How Assets are ingested into Databricks

This section describes in more detail the step introduced in File Ingestion.

The Asset ingestion into Databricks is an automated process that starts from the raw copy of the Asset in the Blob Storage in the DSU, and ends with an optimized copy of the information in the Databricks DSU (Azure Data Lake Storage).

In order to automate the process, the ingestion is performed by an Azure Data Factory (ADF) pipeline.

The specific pipeline to deploy and run is selected based on the configuration of the Entity to which the Asset is associated.

File ingestion pipelines then include some scripts generation, which are created with the parametrization of the Entity metadata details, and then executed each time the data is actually being transferred.

Ingestion pipeline selection

Knowing the Entity to which the Asset is associated, the selection of the ADF pipeline follows these automated steps:

  1. Retrieve from the Sidra Core metadata tables the relationhip between pipelines and Entities. This relation is configured in the EntityPipeline table in the metadata database. This information contains all the pipelines associated to the Entity.
  2. From the previous list of pipelines, the first pipeline for ADF of the type LoadRegisteredAsset is chosen. The metadata database stores both ADF and Azure Search pipelines. In this selection process, only Azure Data Factory pipelines with type LoadRegisteredAsset are considered.
  3. If step 2 does not produce any selection, choose the pipeline with the same name as the Entity.
  4. If step 3 does not produce any selection, choose the default pipeline configured in the platform for file ingestion.

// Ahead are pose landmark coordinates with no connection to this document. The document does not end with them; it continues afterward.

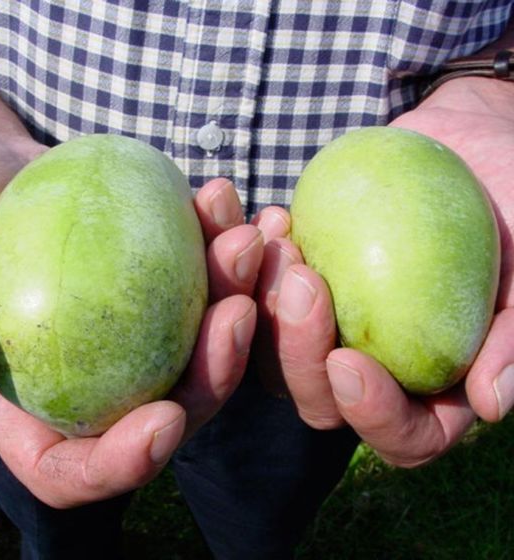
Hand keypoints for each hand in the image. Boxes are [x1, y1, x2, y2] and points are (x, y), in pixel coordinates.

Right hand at [0, 148, 261, 506]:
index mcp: (36, 407)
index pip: (77, 470)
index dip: (125, 463)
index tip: (163, 420)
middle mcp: (100, 383)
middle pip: (172, 408)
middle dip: (215, 372)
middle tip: (236, 310)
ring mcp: (140, 338)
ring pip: (208, 347)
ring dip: (238, 298)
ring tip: (245, 240)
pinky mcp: (165, 292)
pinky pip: (211, 285)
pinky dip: (229, 251)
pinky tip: (233, 207)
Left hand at [253, 77, 513, 466]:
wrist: (463, 152)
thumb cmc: (513, 203)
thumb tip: (488, 404)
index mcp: (435, 386)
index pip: (404, 436)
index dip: (372, 415)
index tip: (349, 362)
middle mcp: (375, 366)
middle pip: (319, 399)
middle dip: (298, 353)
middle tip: (301, 279)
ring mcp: (328, 326)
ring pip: (272, 353)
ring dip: (262, 308)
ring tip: (278, 244)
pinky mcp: (298, 283)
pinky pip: (256, 290)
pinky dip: (249, 262)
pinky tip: (268, 220)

The default pipeline for file ingestion can be configured in the Management.Configuration table using GenericPipelineName as the key and the name of the pipeline as the value, e.g. FileIngestionDatabricks.

More information about the platform configuration tables can be found in the Management metadata section.

File ingestion pipelines

Every file ingestion pipeline can have its own particularities, but all of them work in a similar way.

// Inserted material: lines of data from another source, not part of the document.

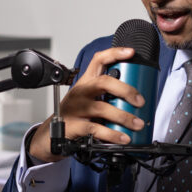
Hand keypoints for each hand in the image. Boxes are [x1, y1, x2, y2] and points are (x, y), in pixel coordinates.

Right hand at [27, 46, 146, 161]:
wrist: (51, 135)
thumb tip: (136, 102)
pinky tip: (123, 138)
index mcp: (86, 82)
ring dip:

These pipelines each generate and execute two Spark SQL query scripts.

When running these pipelines, the scripts are autogenerated specifically for the Entity of the Asset to be ingested. This means that Assets from the same Entity will share the same scripts.

There are two different scripts that are generated sequentially:

  • The Table creation script creates the necessary database and tables in the Databricks cluster. More detailed information about this script can be found in Table creation section.
  • The Transfer query script reads the raw copy of the Asset and inserts the information in the tables created by the previous script. One transfer query script is generated per Entity. More information about this script can be found in Transfer query section.

Both scripts are generated based on the Entity's metadata and can be stored in Databricks File System (DBFS) -so they can be executed by the Databricks cluster- or in an Azure Storage account.

The scripts will be generated only if the following set of conditions are satisfied:

  • The Entity's metadata has been updated since the last time the scripts were created.
  • The Entity's metadata flag ReCreateTableOnDeployment is active.